In 1977, after a visit to my foundry in Pietrasanta, Italy, my wife and I drove back through France, via Aubusson. We had just seen the Unicorn Tapestries housed in the Cloisters in New York, and I wanted to see weavers actually working at the looms.
The manager of the hotel we stayed at in Aubusson made an appointment for us to visit the Atelier Goubely. The manager told us that Monsieur Goubely had worked on repairing the tapestries at Windsor Castle for Queen Victoria, that the Atelier was run by his daughter, and was the best workshop in Aubusson.
The Atelier is in a beautiful old mill situated on the river that ran through the medieval town. The daughter of Monsieur Goubley was then nearly 80 years old, but she and her husband still ran the business. They agreed to take us on a tour of the looms that were all housed in a great loft running the whole length of the building.
It was as though we had stepped back into the 17th century. The looms were built in the reign of Louis XIV, and had been in constant use ever since. They were the old design of loom, i.e. flat and not upright, which allowed the vibrant colours of the tapestries being woven to be flooded with sunlight. We watched the deft hands of the weavers passing the shuttle to and fro, as they followed the paper patterns that lay under the warp. It was one of the most fascinating things I had ever seen.
The gentle charming couple took us into their sitting room for a cup of tea. I summoned up the courage to ask them if it would be possible for them to weave a tapestry for me ? They would be delighted, as long as I was not in a hurry !

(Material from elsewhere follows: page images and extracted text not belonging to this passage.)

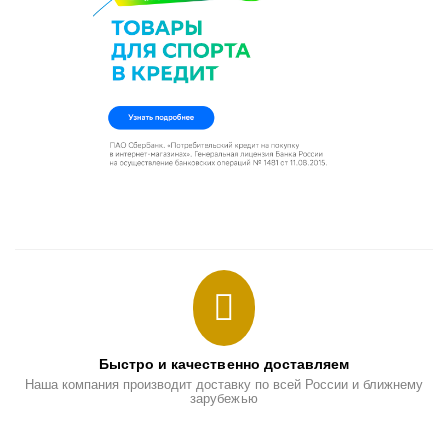
Быстро и качественно доставляем
Наша компания производит доставку по всей России и ближнему
зарубежью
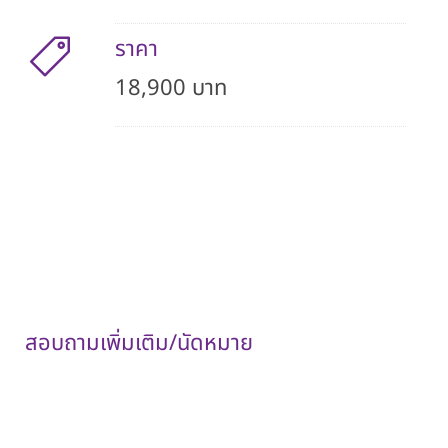
ราคา
18,900 บาท
หมายเหตุ :
ราคาสำหรับคนไทย
ราคานี้รวมค่าแพทย์และค่าบริการโรงพยาบาลแล้ว
สอบถามเพิ่มเติม/นัดหมาย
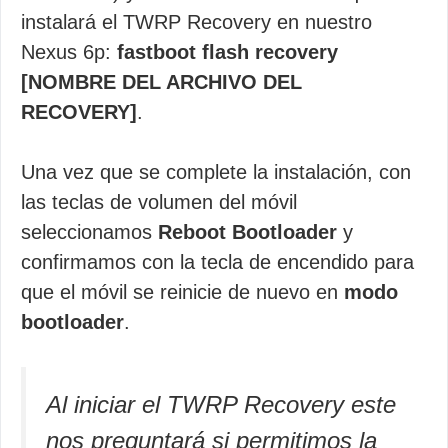
instalará el TWRP Recovery en nuestro
Nexus 6p:
fastboot flash recovery
[NOMBRE DEL ARCHIVO DEL
RECOVERY]
.
Una vez que se complete la instalación, con
las teclas de volumen del móvil
seleccionamos
Reboot Bootloader
y
confirmamos con la tecla de encendido para
que el móvil se reinicie de nuevo en
modo
bootloader
.
Al iniciar el TWRP Recovery este
nos preguntará si permitimos la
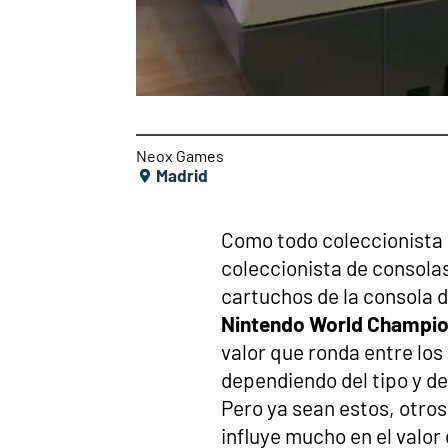
Neox Games
Madrid
Como todo coleccionista 
coleccionista de consolas
cartuchos de la consola d
Nintendo World Champio
valor que ronda entre los
dependiendo del tipo y de
Pero ya sean estos, otros
influye mucho en el valor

So began my involvement with tapestries. A year later, on our way down to the foundry, we again visited the Atelier, this time bringing the 12 paper patterns I had prepared for the looms. We selected the colours for each tapestry in a jewel box of a room that was hung with a thousand skeins of different coloured wools.

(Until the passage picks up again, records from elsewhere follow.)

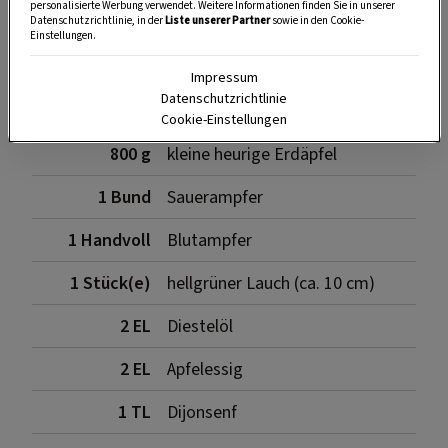
personalisierte Werbung verwendet. Weitere Informationen finden Sie in unserer
Datenschutzrichtlinie, in der
Liste unserer Partner
sowie in den Cookie-
Einstellungen.
Zutaten
Impressum
Datenschutzrichtlinie
Cookie-Einstellungen
800 g
kleine heurige Erdäpfel
1 Bund
Sauerampfer
1 Handvoll
Blutampfer
1 Stück(e)
hellgrüner Lauch (ca. 10 cm)
2 EL
Diestelöl
2 EL
Apfelessig
1 TL
Dijonsenf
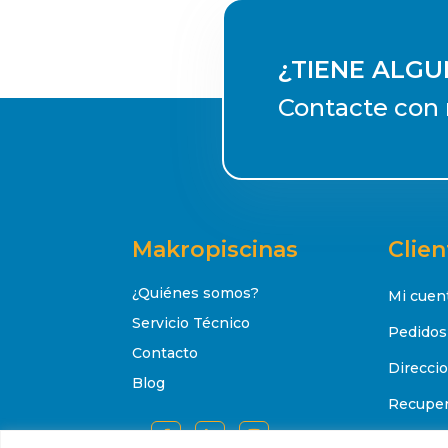
¿TIENE ALG
Contacte con 
Makropiscinas
Clien
¿Quiénes somos?
Mi cuen
Servicio Técnico
Pedidos
Contacto
Direcci
Blog
Recuper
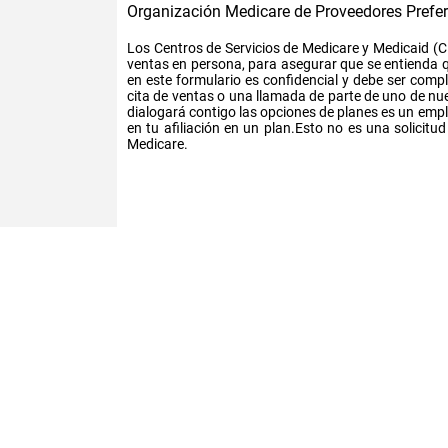
Organización Medicare de Proveedores Prefe
Los Centros de Servicios de Medicare y Medicaid (C
ventas en persona, para asegurar que se entienda qu
en este formulario es confidencial y debe ser com
cita de ventas o una llamada de parte de uno de nu
dialogará contigo las opciones de planes es un emp
en tu afiliación en un plan.Esto no es una solicitu
Medicare.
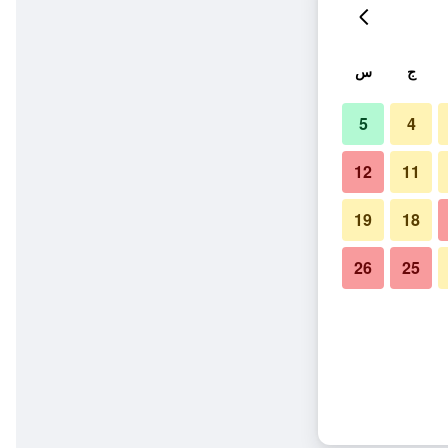
ج
س
5
4
12
11
19
18
26
25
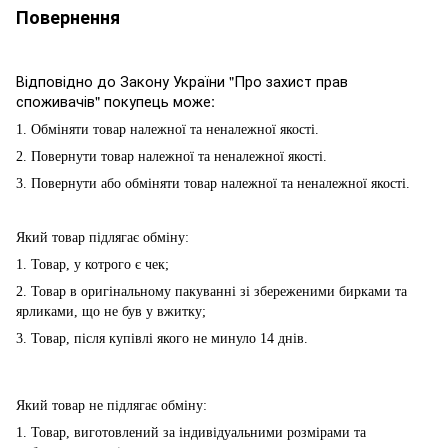
Повернення
Відповідно до Закону України "Про захист прав
споживачів" покупець може:
1. Обміняти товар належної та неналежної якості.
2. Повернути товар належної та неналежної якості.
3. Повернути або обміняти товар належної та неналежної якості.
Який товар підлягає обміну:
1. Товар, у котрого є чек;
2. Товар в оригінальному пакуванні зі збереженими бирками та
ярликами, що не був у вжитку;
3. Товар, після купівлі якого не минуло 14 днів.
Який товар не підлягає обміну:
1. Товар, виготовлений за індивідуальними розмірами та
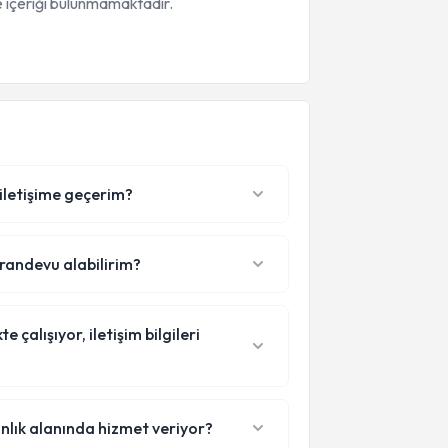
 içeriği bulunmamaktadır.
 iletişime geçerim?
 randevu alabilirim?
çalışıyor, iletişim bilgileri
nlık alanında hizmet veriyor?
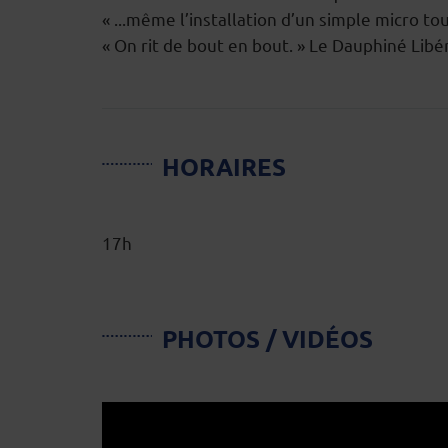
« ...même l’installation d’un simple micro to
« On rit de bout en bout. » Le Dauphiné Libé
HORAIRES
17h
PHOTOS / VIDÉOS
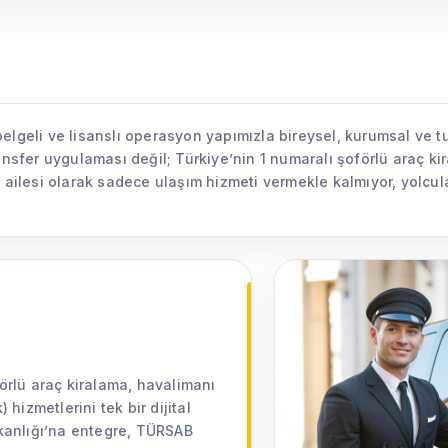
lgeli ve lisanslı operasyon yapımızla bireysel, kurumsal ve tur
ransfer uygulaması değil; Türkiye’nin 1 numaralı şoförlü araç k
 ailesi olarak sadece ulaşım hizmeti vermekle kalmıyor, yolcula
förlü araç kiralama, havalimanı
 hizmetlerini tek bir dijital
Bakanlığı’na entegre, TÜRSAB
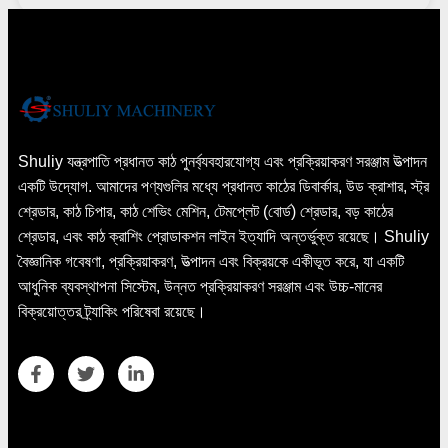
Shuliy যন্ত্রপাতি প্রধানত কাঠ পুনর্ব্যবহারযোগ্য এবং প্রক্রিয়াকরণ সরঞ্জাম উত্পাদন
একটি উদ্যোগ. আমাদের পণ্যগুলির মধ্যে প্রধানত কাঠের ডিবার্কার, উড ক্রাশার, স্ট্র
শ্রেডার, কাঠ চিপার, কাঠ শেভিং মেশিন, টেমপ্লেট (বোর্ড) শ্রেডার, বড় কাঠের
শ্রেডার, এবং কাঠ ক্রাশিং প্রোডাকশন লাইন ইত্যাদি অন্তর্ভুক্ত রয়েছে। Shuliy
বৈজ্ঞানিক গবেষণা, প্রক্রিয়াকরণ, উত্পাদন এবং বিক্রয়কে একীভূত করে, যা একটি
আধুনিক ব্যবস্থাপনা সিস্টেম, উন্নত প্রক্রিয়াকরণ সরঞ্জাম এবং উচ্চ-মানের
বিক্রয়োত্তর ট্র্যাকিং পরিষেবা রয়েছে।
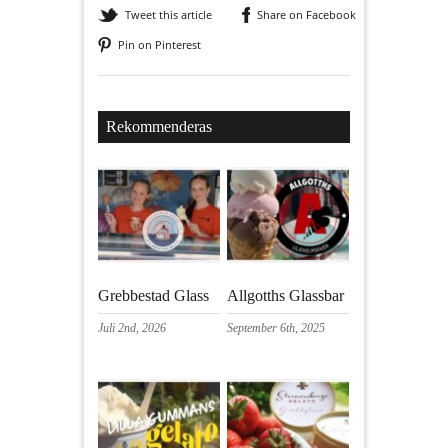
Tweet this article
Share on Facebook
Pin on Pinterest
Rekommenderas
Grebbestad Glass
Allgotths Glassbar
Juli 2nd, 2026
September 6th, 2025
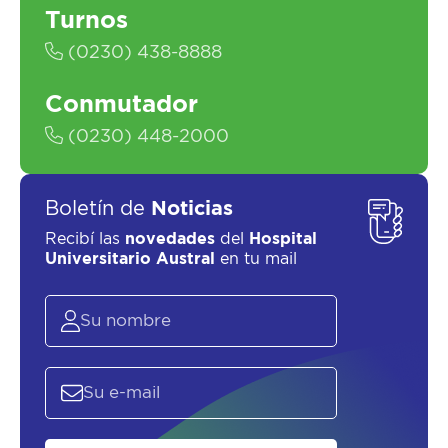
Turnos
(0230) 438-8888
Conmutador
SOLICITAR UN ASESOR
(0230) 448-2000
Boletín de
Noticias
Recibí las
novedades
del
Hospital
Universitario Austral
en tu mail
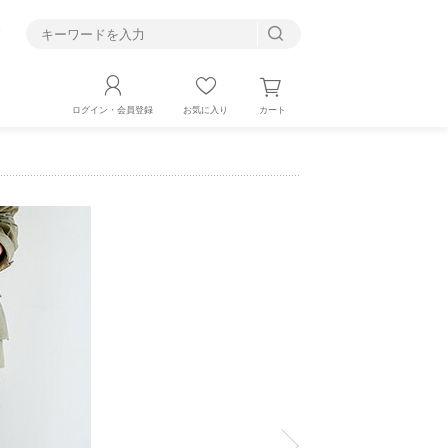
す
カート
ログイン・会員登録
お気に入り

In 1979 we went to collect the finished tapestries. I was delighted. The experience of designing, then seeing the patterns appear on the ancient looms, under the skilled fingers of the weavers, was a never to be forgotten trip back to the past, and a fascinating variation to the pouring of the molten bronze into the moulds of my lost wax sculptures. Working with skilled artisans is one of the great joys of being a sculptor.
Many of the tapestries now hang in the new Parliament House of Australia in Canberra, which pleases me greatly. In these pages I have included eight pieces.